Combinations of tokens get encoded, so if the feature isn't part of the information being carried forward into the network as it models the information in the corpus, the feature isn't modeled well, or at all. The consequence of having many character tokens is that the relevance of individual characters is lost, and you have to explicitly elicit the information. Models know that words have individual characters, but "strawberry" isn't encoded as a sequence of letters, it's encoded as an individual feature of the tokenizer embedding.

Other forms of tokenizing have other tradeoffs. The trend lately is to increase tokenizer dictionary scope, up to 128k in Llama3 from 50k in gpt-3. The more tokens, the more nuanced individual embedding features in that layer can be before downstream modeling.

Tokens inherently constrain how the notion of individual letters are modeled in the context of everything an LLM learns. In a vast majority of cases, the letters don't matter, so the features don't get mapped and carried downstream of the tokenizer.

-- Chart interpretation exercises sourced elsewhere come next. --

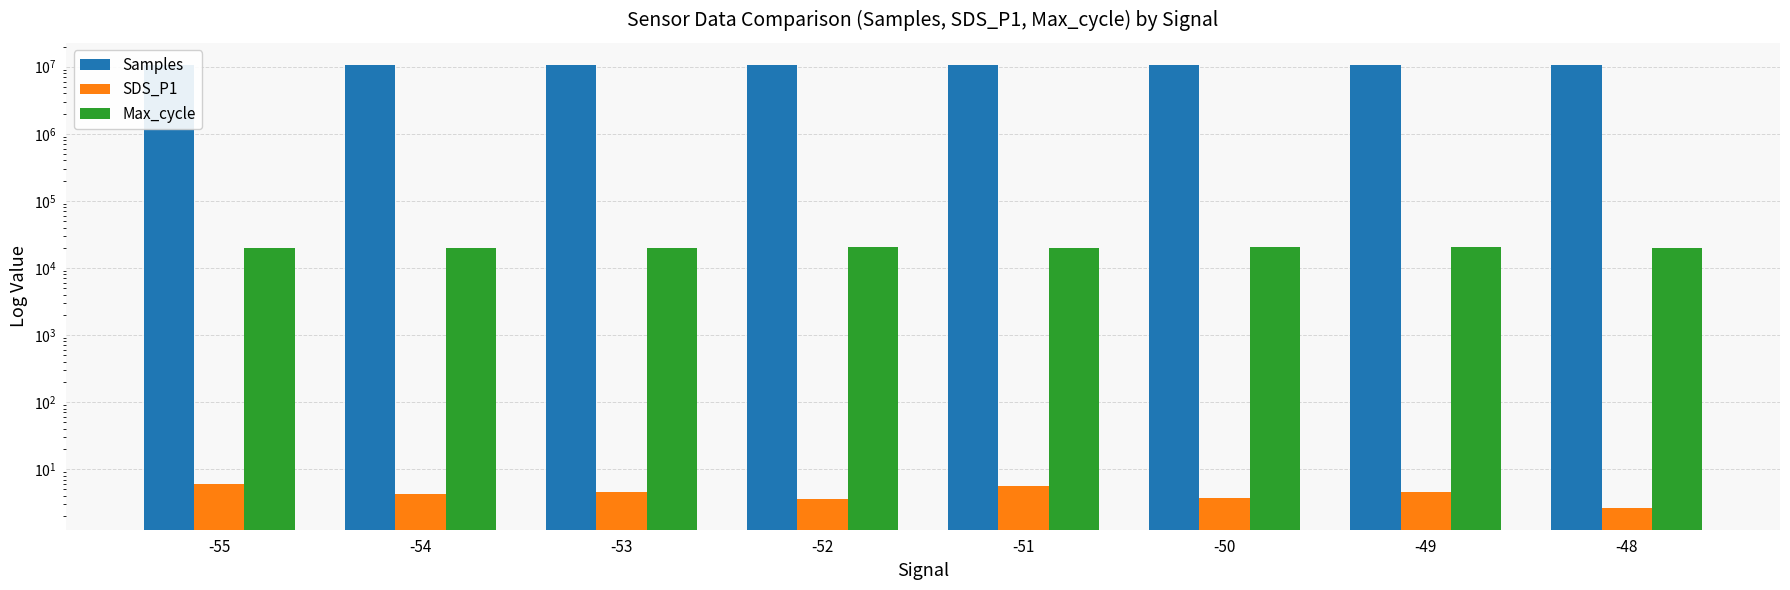

What is the difference between the maximum and minimum values in the SDS_P1 series?

3.2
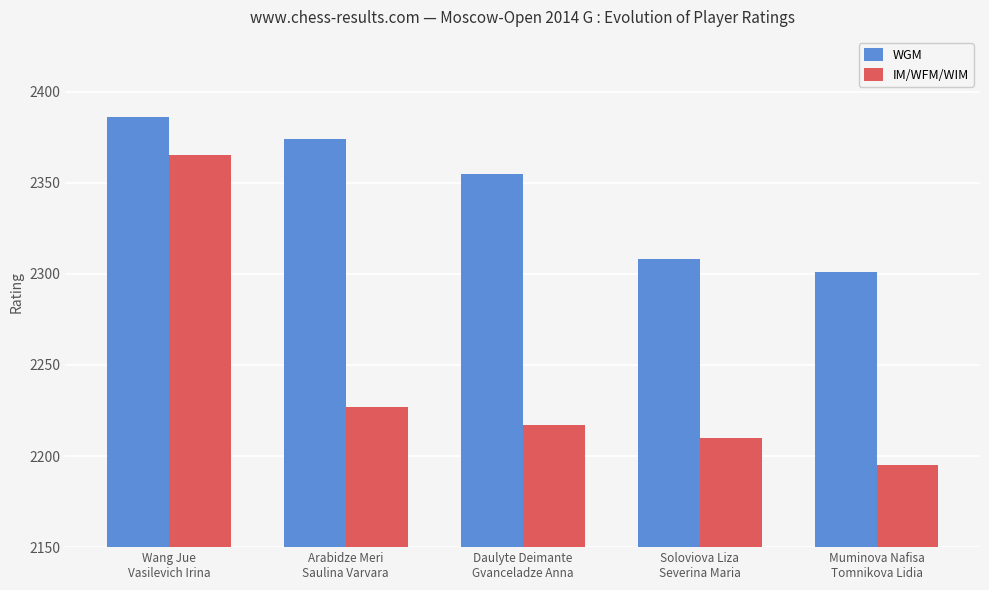

Read the WGM value at Soloviova Liza
Severina Maria.

2308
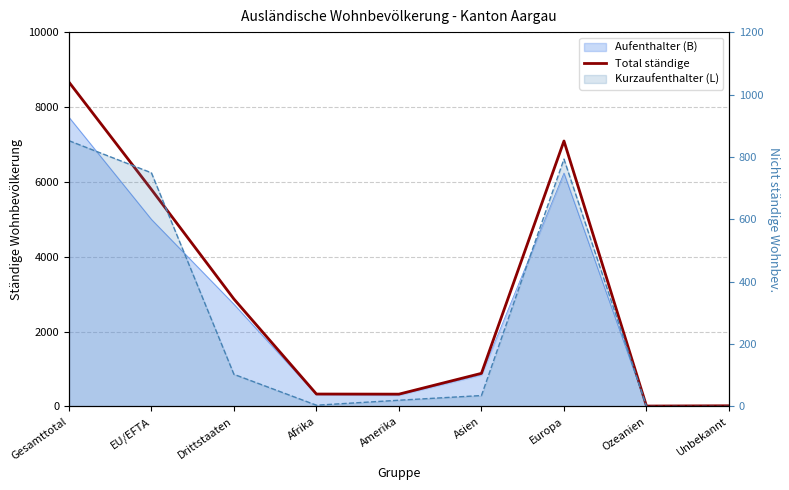

Which has a higher value, Gesamttotal or Europa?

Gesamttotal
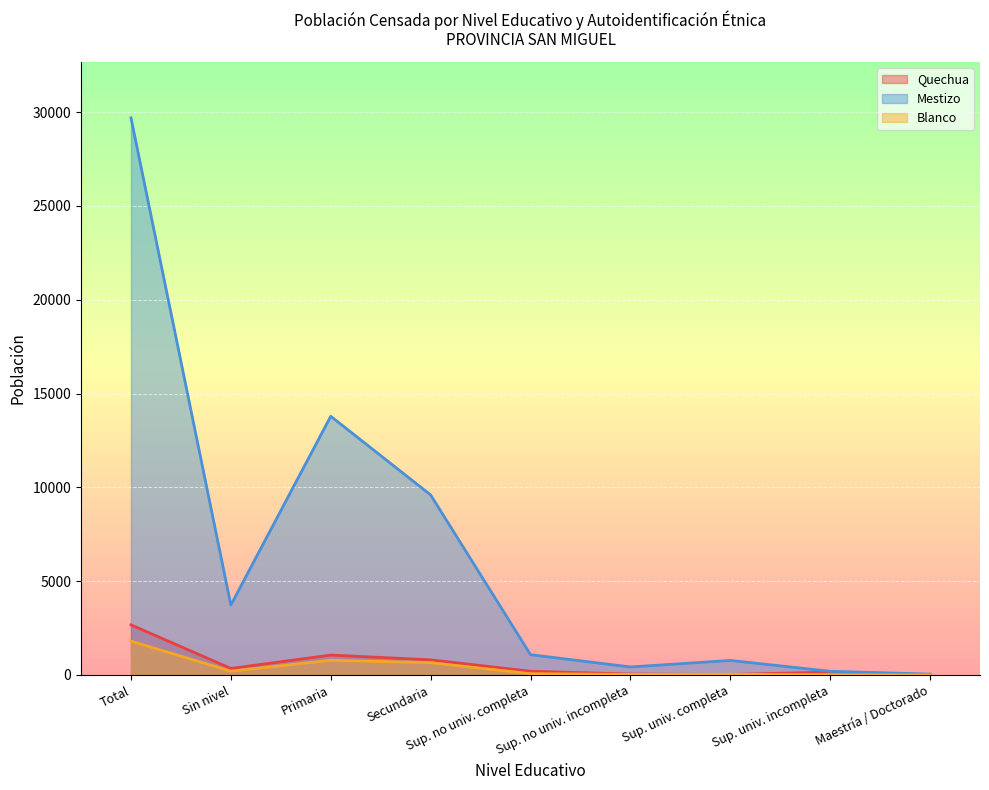

List the series in order of their peak value, highest first.

Mestizo, Quechua, Blanco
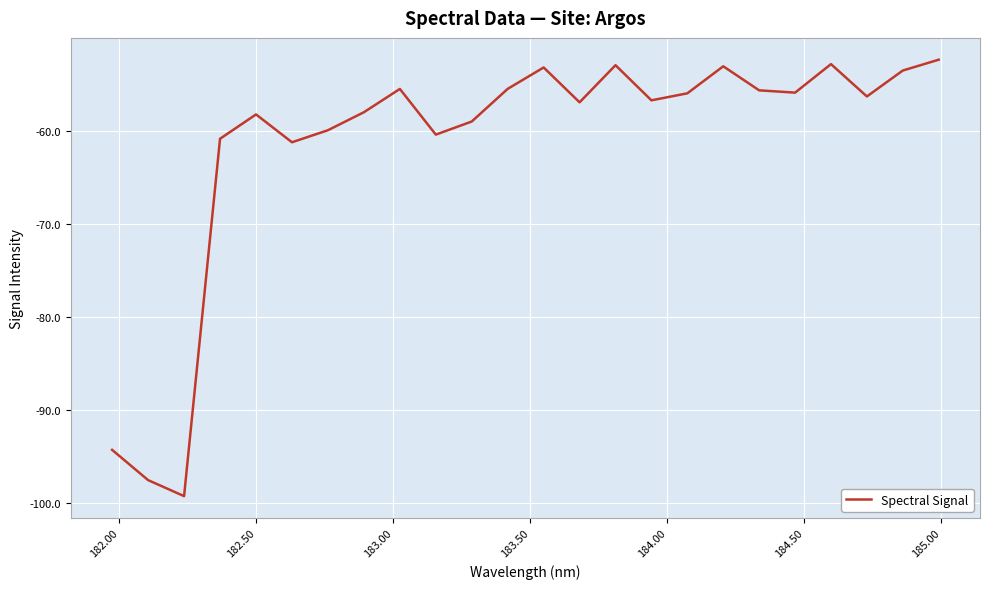

What is the minimum value shown in the chart?

-99.3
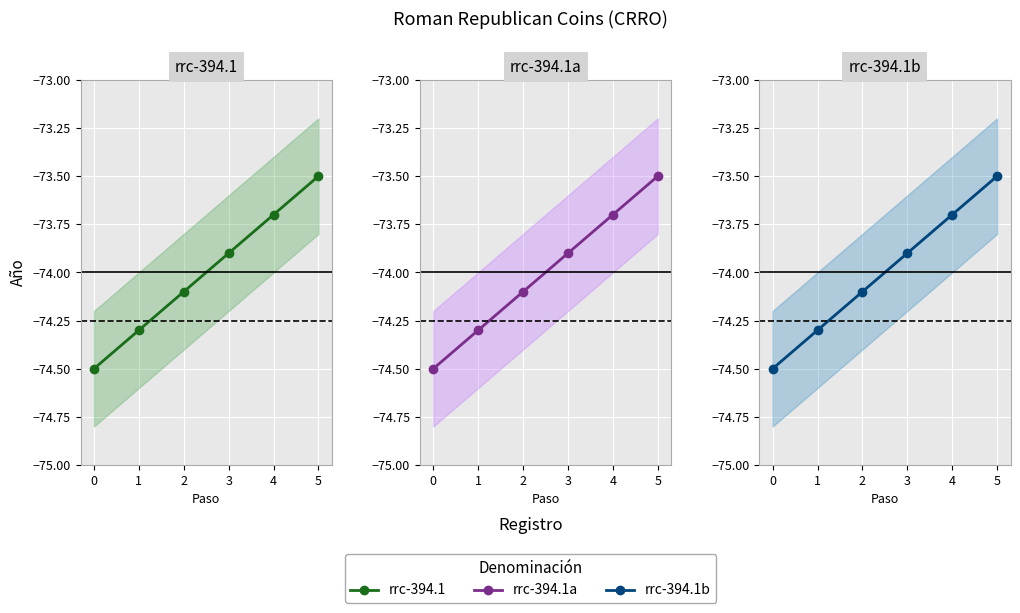

Which series has the largest total across all categories?

rrc-394.1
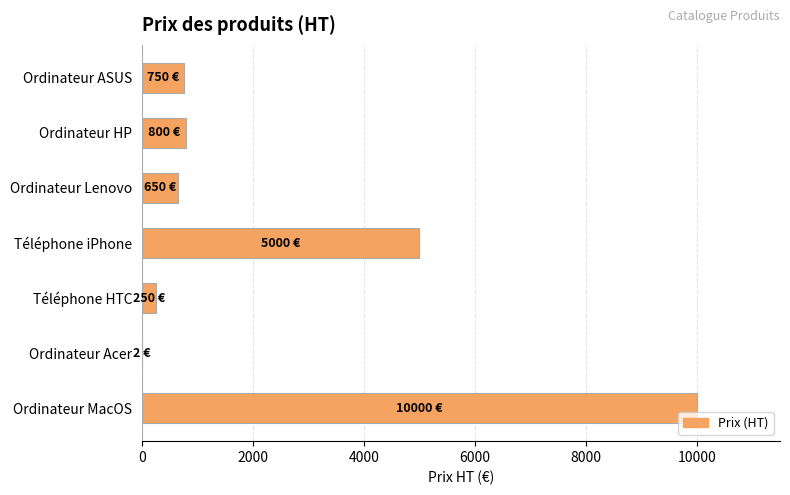

What is the ratio of the value at Ordinateur Lenovo to the value at Ordinateur ASUS?

0.9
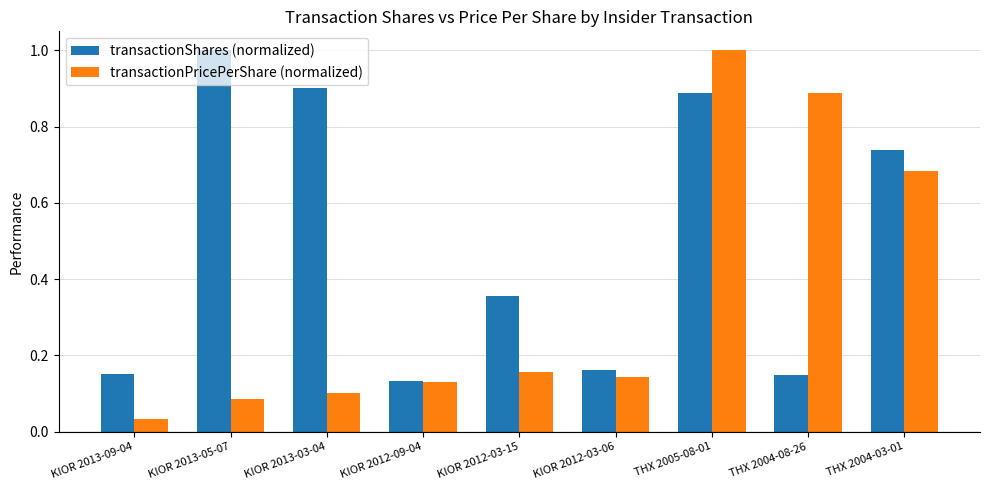

Rank the series at KIOR 2013-05-07 from highest to lowest value.

transactionShares (normalized), transactionPricePerShare (normalized)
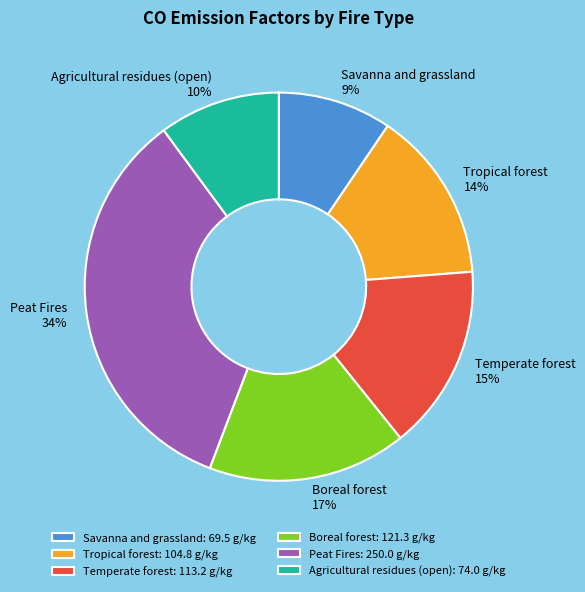

Which slice is the smallest?

Savanna and grassland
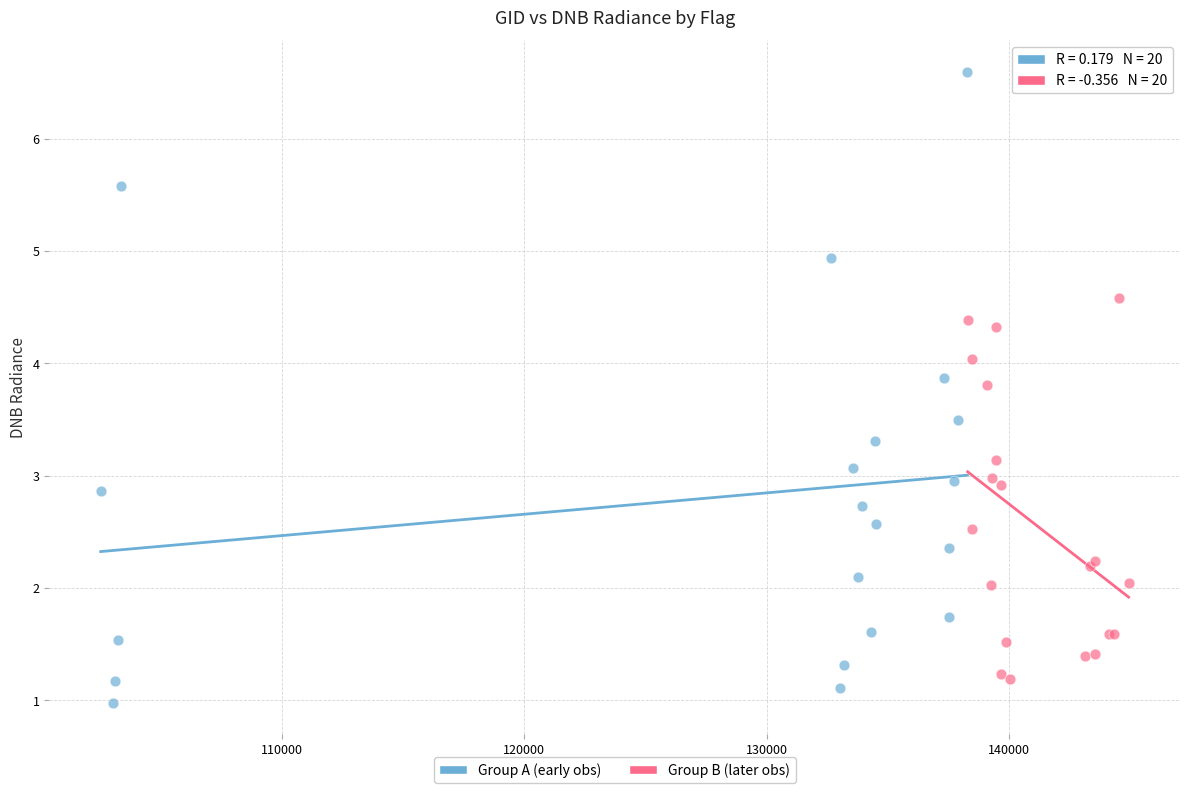

Which series has the widest spread of Y values?

Group A (early obs)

  • So, it's conjecture then?

    What you're saying sounds plausible, but I don't see how we can conclude that definitively without at least some empirical tests, say a set words that predictably give an error along token boundaries.

    The thing is, there are many ways a model can get around to answering the same question, it doesn't just depend on the architecture but also on how the training data is structured.

    For example, if it turned out tokenization was the cause of this glitch, conceivably it could be fixed by adding enough documents with data relating to letter counts, providing another path to get the right output.

There isn't a lot of place that teach the AI which letters there is in each tokens. It's a made up concept, and the AI doesn't have enough information in the dataset about this concept, it can difficulty generalize this.

There is a lot of problems like that, that can be reformulated. For example if you ask it what is the biggest between 9.11 and 9.9, it will respond 9.9. If you look at how it's tokenized, you can see it restate an easy problem as something not straightforward even for a human. if you restart the problem by writing the number in full letters, it will correctly respnod.